Application of the Optimal Homotopy Asymptotic Approach for Solving Two-Point Fuzzy Ordinary Differential Equations of Fractional Order Arising in Physics

Abstract

This work focuses on solving and analyzing two-point fuzzy boundary value problems in the form of fractional ordinary differential equations (FFOBVPs) using a new version of the approximation analytical approach. FFOBVPs are useful in describing complex scientific phenomena that include heritable characteristics and uncertainty, and obtaining exact or close analytical solutions for these equations can be challenging, especially in the case of nonlinear problems. To address these difficulties, the optimal homotopy asymptotic method (OHAM) was studied and extended in a new form to solve FFOBVPs.

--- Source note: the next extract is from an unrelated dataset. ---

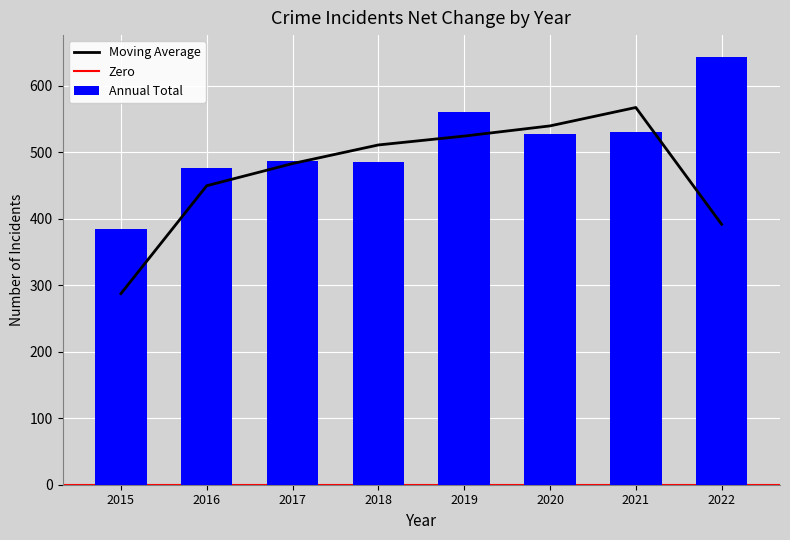

The Annual Total series shows 644 at 2022. True or false?

True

The OHAM is known for its ability to solve both linear and nonlinear fractional models and provides a straightforward methodology that uses multiple convergence control parameters to optimally manage the convergence of approximate series solutions. The new form of the OHAM presented in this work incorporates the concepts of fuzzy sets theory and some fractional calculus principles to include fuzzy analysis in the method. The steps of fuzzification and defuzzification are used to transform the fuzzy problem into a crisp problem that can be solved using the OHAM. The method is demonstrated by solving and analyzing linear and nonlinear FFOBVPs at different values of fractional derivatives. The results obtained using the new form of the fuzzy OHAM are analyzed and compared to those found in the literature to demonstrate the method’s efficiency and high accuracy in the fuzzy domain. Overall, this work presents a feasible and efficient approach for solving FFOBVPs using a new form of the OHAM with fuzzy analysis.